When firefighters arrived at the Oak Knoll Renaissance Apartments at 4200 W 23rd Ct around 11:30 p.m., an apartment was fully engulfed in flames. Two adults who had been inside the apartment escaped, but three children did not make it out.
It took crews more than two hours to extinguish the blaze. Afterward, firefighters found two children in their beds inside, and a third on the stairway on the second floor.
It was a devastating loss for family, friends, and firefighters.
"They couldn't even stand the sight, the scene of it. One of the firefighters collapsed. They had to get a firefighter and a captain oxygen tanks, because they couldn't even take it. The smoke and the fire, they couldn't take it. They couldn't even take the scene of the kids. It was just terrible. All you seen was just flames coming out the window," neighbor Diamond Childress said.
The Lake County Coroner's office said the children were a 2-year-old girl whose name has not been released, 4-year-old Alaya Pickens, and 5-year-old Jayden Mitchell.

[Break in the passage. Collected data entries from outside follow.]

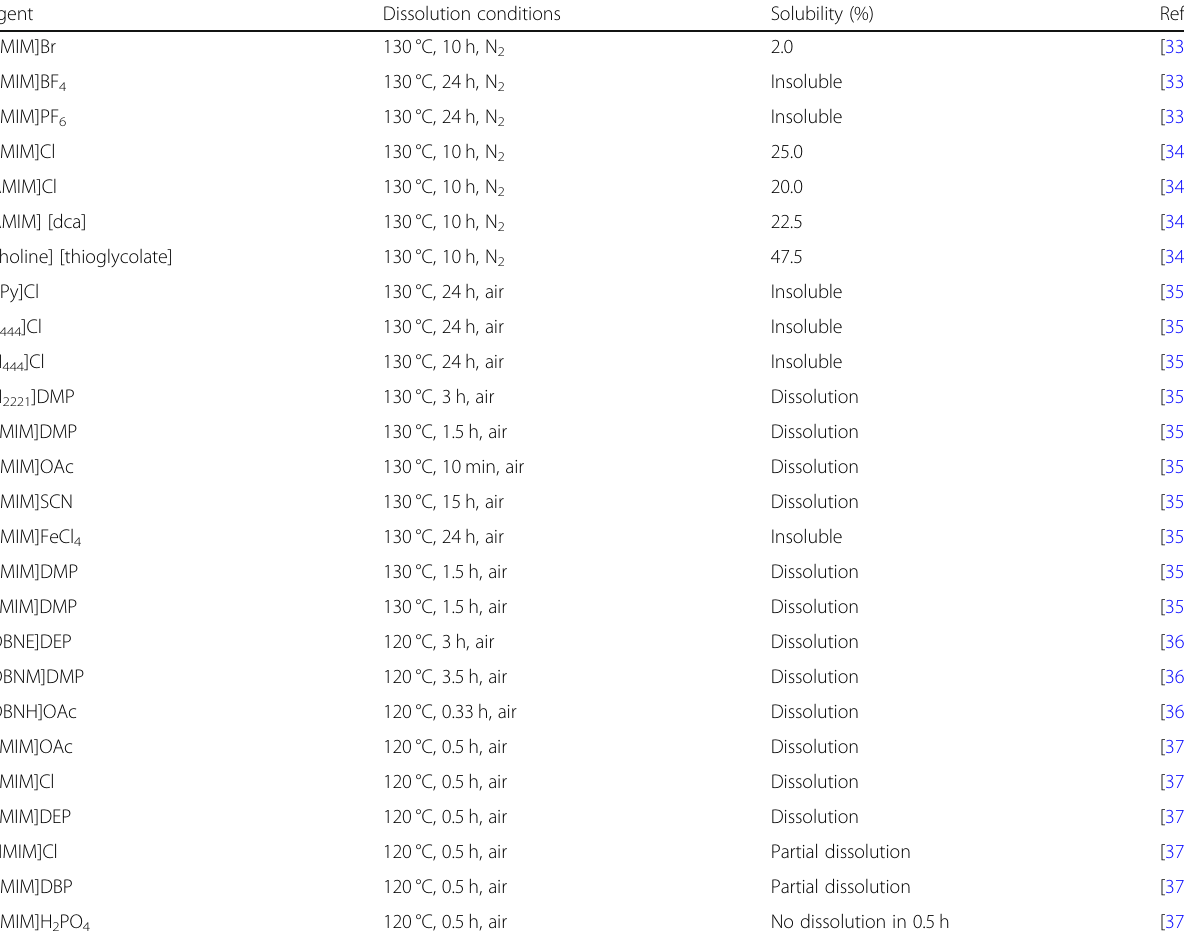
Table 1 Characteristics of wool keratin dissolution conditions using the ILs method Agent Dissolution conditions Solubility (%) Ref. [BMIM]Br 130 °C, 10 h, N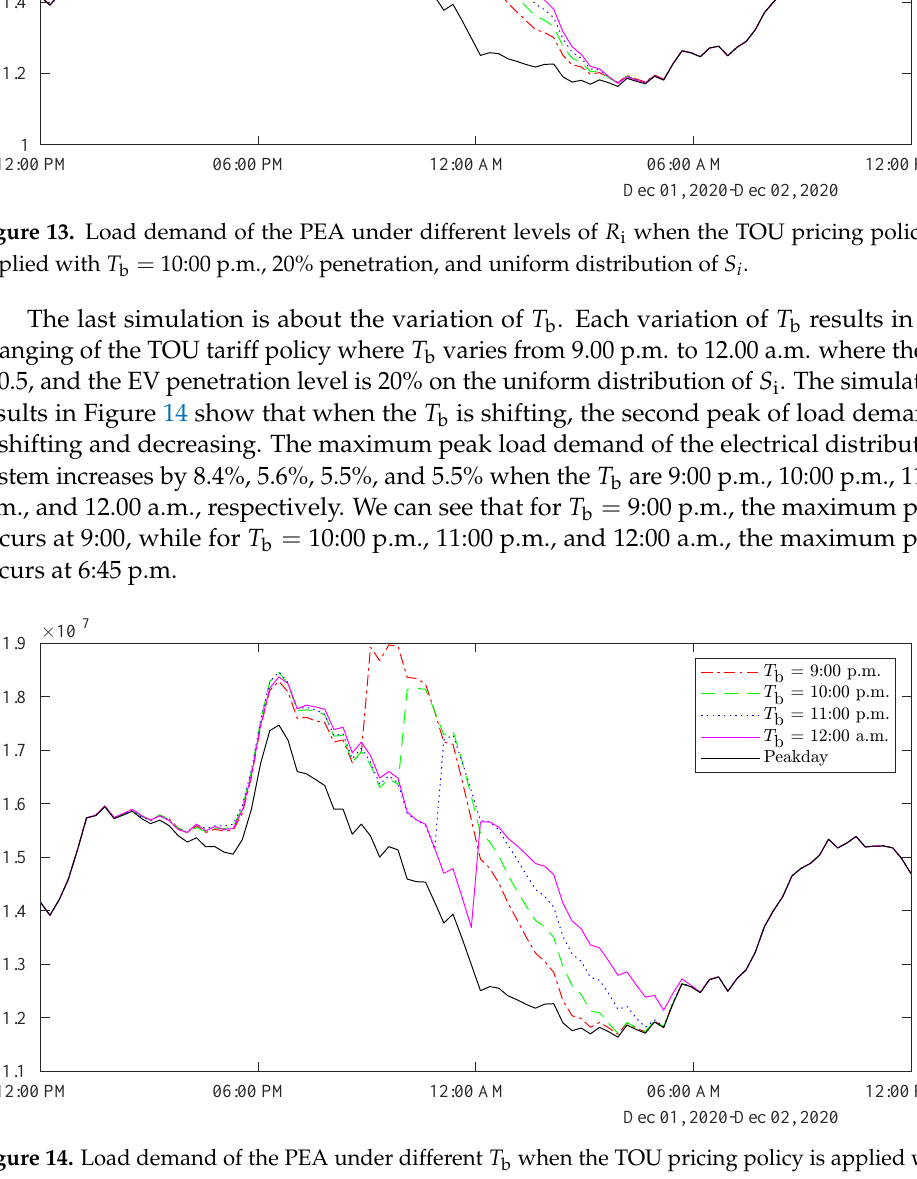
Figure 14. Load demand of the PEA under different T b when the TOU pricing policy is applied with R i = 0.5, 20% penetration, and uniform distribution of S i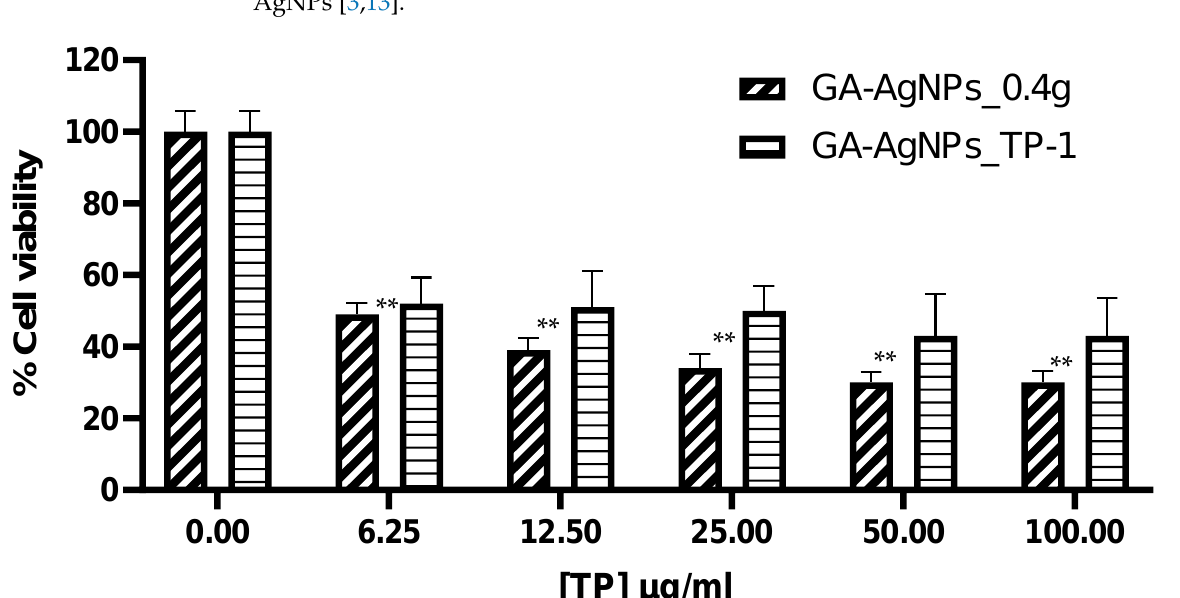
Figure 2. Cytotoxicity effects of GA-AgNPs_0.4g and GA-AgNPs_TP-1 on BMF cells. Cell viability was assessed by MTT assay after treatment for 24 h. p ≤ 0.05 was considered as statistically significant, ** p ≤ 0.01.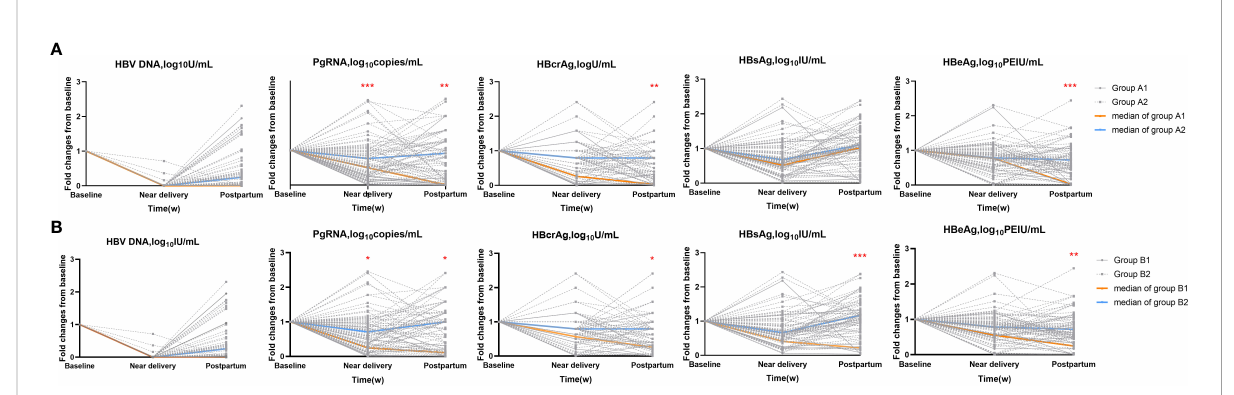
FIGURE 2 Fold changes of HBV markers in subgroups. (A) HBeAg seroconversion group (Group A1) and non-seroconversion group (Group A2). (B) HBsAg reduction (Group B1) and non-reduction group (Group B2). *=p < 0.05, **= p < 0.01, ***= p <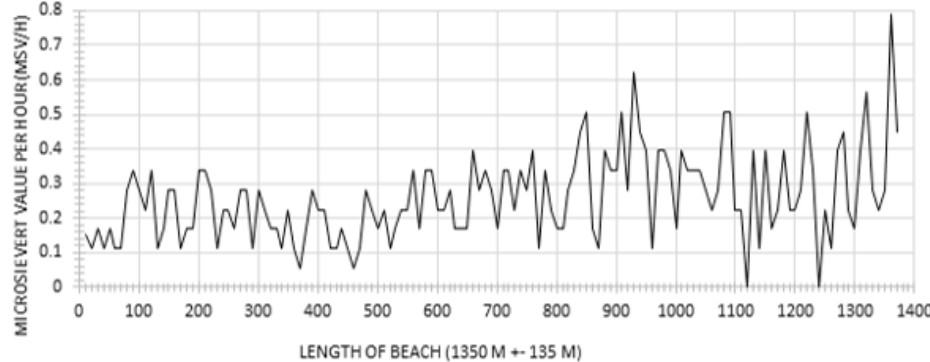
Figure 1. Measurement of radiation in microsievert per hour ( µ Sv.h-1) on October 1, 2016 at Santa Mônica beach, Guarapari, ES. The measured stretch corresponds to 1350 meters, adopting 10% of uncertainty given by the computer cycle to more or less corresponding to 135 meters of uncertainty. Table 1. Beach classification according to the maximum annual dose that a human being can receive in mSv.y-1. Beach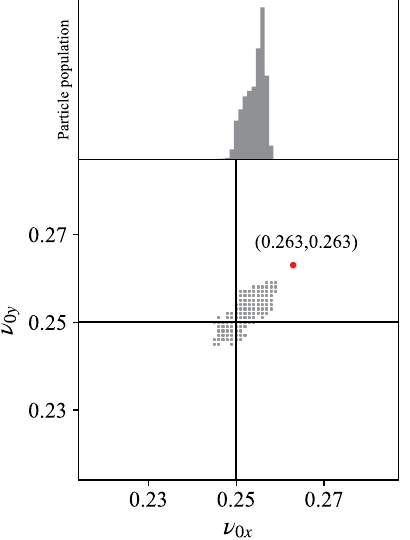
FIG. 10. Incoherent tune spread of a Gaussian beam at ν 0 x ¼ ν ¼ 0 . 263 (red dot) where the severe coherent envelope 0 y instability is expected. The conditions of the PIC simulation and Fourier analysis are the same as adopted in Fig. 9 (except for the operating bare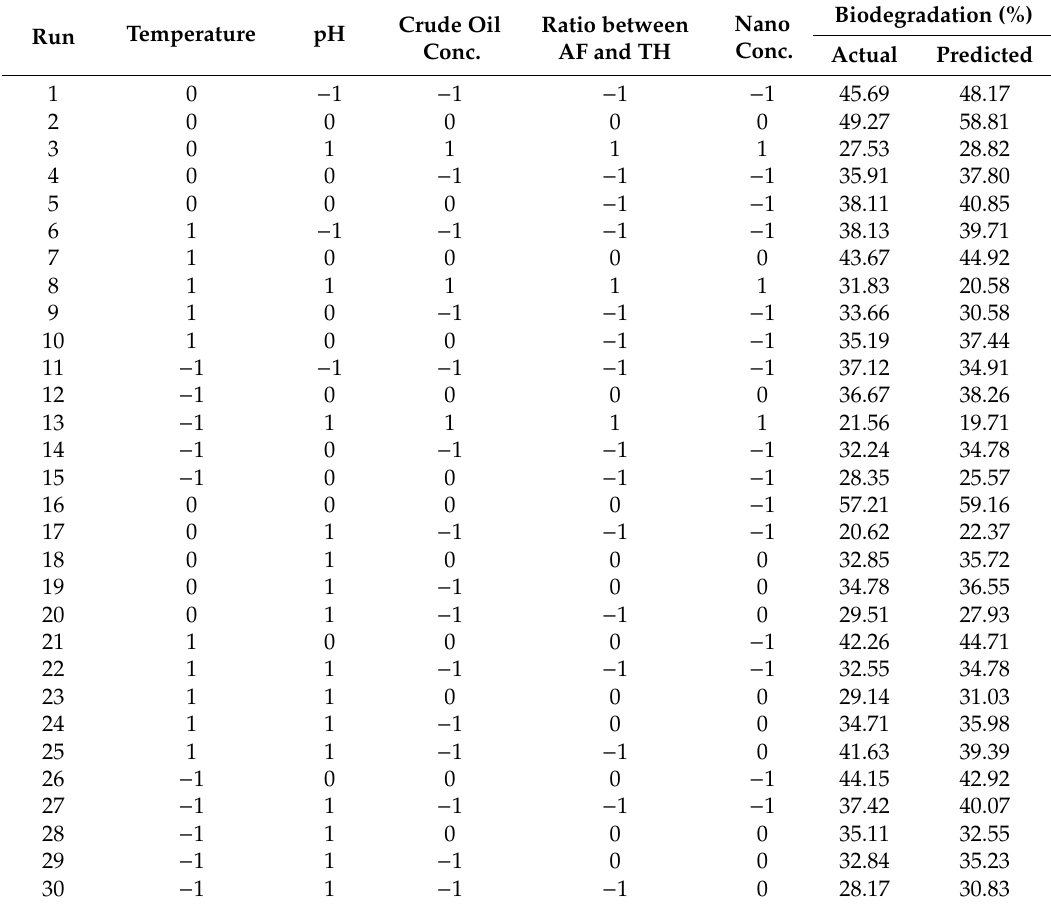
Table 5. Full-factorial Box-Behnken design matrix of 5 independent variables and mean response for biodegradation percentage of crude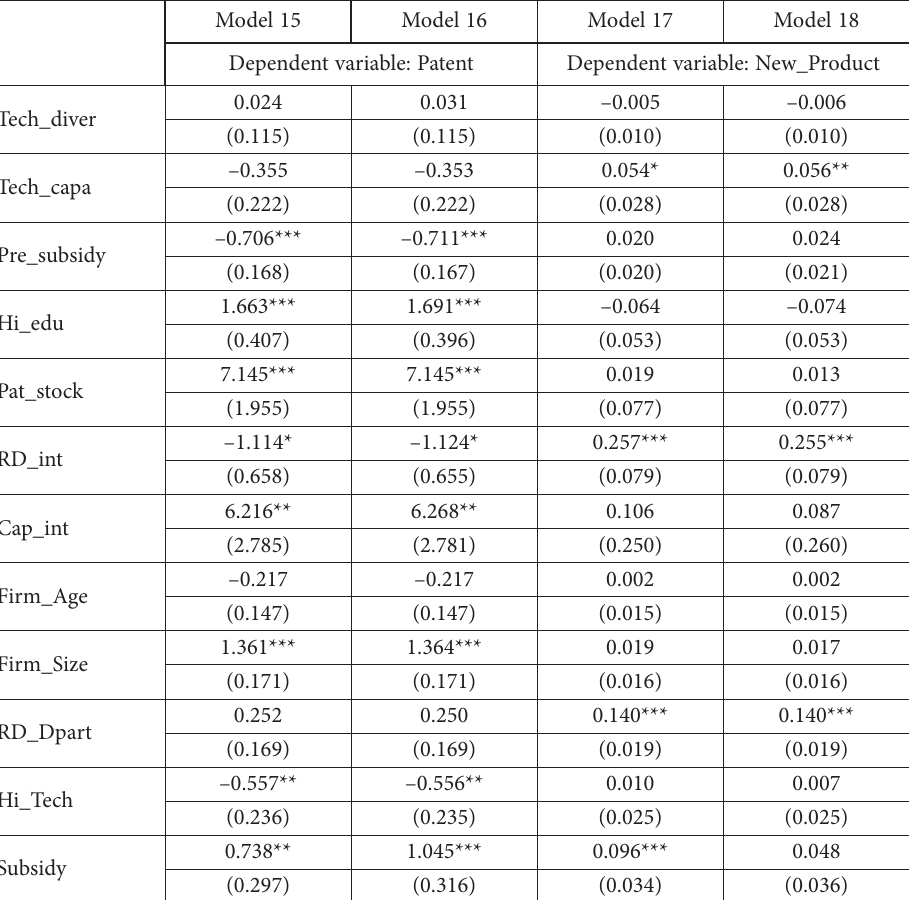
Table 5. The endogenous treatment effects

A woman, possibly the children's mother, apparently jumped from a second-floor window to escape the blaze. She was hospitalized Saturday morning with non-life-threatening burn injuries. A second adult also was injured in the fire.
Saturday morning and afternoon, neighbors came together and placed stuffed animals at the base of a tree outside the home.
Neighbor Rick Dungy said he was glad his daughter was asleep at the time of the fire, and didn't see what happened. He said the fire was already raging before firefighters arrived.
"It was just a sight you couldn't imagine this close to your own. My daughter could look out the windows and see this. All I could do was kind of keep her away, because she plays with the kids. So it was really not a good thing, not at this time of they year," he said.
Fire officials said the fire started in the living room on the first floor, but the cause of the fire has not yet been determined.